Imagine the very first message you received as an infant was that you are a burden. Imagine that message compounding over time, as your parents, siblings, and extended family confirm every chance they get — through words or actions — that you are to blame for something or everything that’s gone wrong. Imagine perfect strangers making jokes at your expense and calling you worthless, without understanding either your history or your options. Imagine walking down the street and passers-by avoiding eye contact with you, or crossing the street to avoid you. How long, exactly, would it take to internalize that message? To give up entirely?

For three people in our little community, the answer to the question of when to give up entirely has already come in the first months of 2022, and that answer was “now.” These souls, who were by any objective measure making progress toward their own self-actualization, decided that ending things forever was a preferable alternative to living one more day with the shame of having lived through things most of us cannot even imagine someone surviving.

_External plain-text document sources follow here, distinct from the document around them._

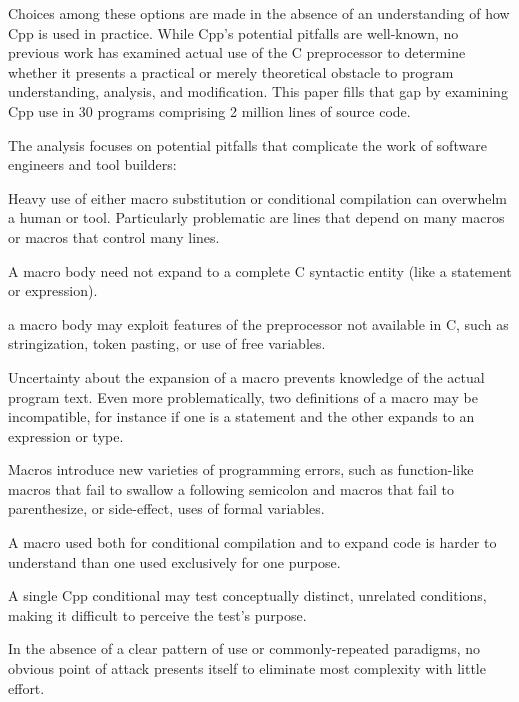 \documentclass[10pt]{article}
\def\numpackages{30}
\def\numlines{2 million}
\begin{document}
Choices among these options are made in the absence of
an understanding of how Cpp is used in practice.
While  Cpp's potential pitfalls are well-known, no
previous work has examined actual use of the C preprocessor to
determine whether it presents a practical or merely theoretical
obstacle to program understanding, analysis, and modification.  This
paper fills that gap by examining Cpp use in {\numpackages} programs
comprising {\numlines} lines of source code.

The analysis focuses on potential pitfalls that complicate the work of
software engineers and tool builders:
\begin{description}\itemsep 0pt \parskip 0pt
\item[high total use]  Heavy use of either macro substitution or
  conditional compilation can overwhelm a human or tool.  Particularly
  problematic are lines that depend on many macros or macros that control
  many lines.
\item[complicated bodies]  A macro body need not expand to a complete
  C syntactic entity (like a statement or expression).
\item[extra-linguistic features]  a macro body may exploit features of
  the preprocessor not available in C, such as stringization, token
  pasting, or use of free variables.
\item[multiple definitions]  Uncertainty about the expansion of a macro
  prevents knowledge of the actual program text.  Even more problematically,
  two definitions of a macro may be incompatible, for instance if one is a
  statement and the other expands to an expression or type.
\item[macro pitfalls]  Macros introduce new varieties of programming
  errors, such as function-like macros that fail to swallow a following
  semicolon and macros that fail to parenthesize, or side-effect, uses of
  formal variables.
\item[inconsistent usage]  A macro used both for conditional compilation
  and to expand code is harder to understand than one used exclusively for one
  purpose.
\item[mixed tests]  A single Cpp conditional may test conceptually
  distinct, unrelated conditions, making it difficult to perceive the
  test's purpose.
\item[variation in use]  In the absence of a clear pattern of use or
  commonly-repeated paradigms, no obvious point of attack presents itself
  to eliminate most complexity with little effort.
\end{description}
\end{document}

The question for most of us is not whether we’ve been complicit, but how we’ve been complicit in compounding that internalized message of worthlessness for the most vulnerable among us.

I know I sound righteous and indignant, but I need you to know that I am no exception. I’ve uttered the words “I can’t deal with this today” about someone in crisis. In elementary school, I dressed up as a “bum” once for Halloween, which fills me with so much shame I almost can’t type it here. I’ve avoided eye contact, avoided deeper conversation, avoided telling someone that they are loved.

Not whether, but how.

Of course, I’m not suggesting we actually erect monuments, or hand out survival medals to people. And in this moment, I’m feeling cynical about our ability — even as a collective — to enact change by lobbying our elected officials to ameliorate our pathetic systems of support (but bear in mind, if you don’t listen to us now, legislators, my memory is long and I’m quick to vote).

So what am I suggesting?

I’m suggesting that we, all of us, reduce our own fundamental attribution error. Understand that we don’t understand. Humanize our fellow humans, especially those who are marginalized, loathed, and abandoned. Do a little better, every day. Increase our sense of awe.

Erase the lie that we have no responsibility to our most vulnerable community members.

So that they stop erasing themselves.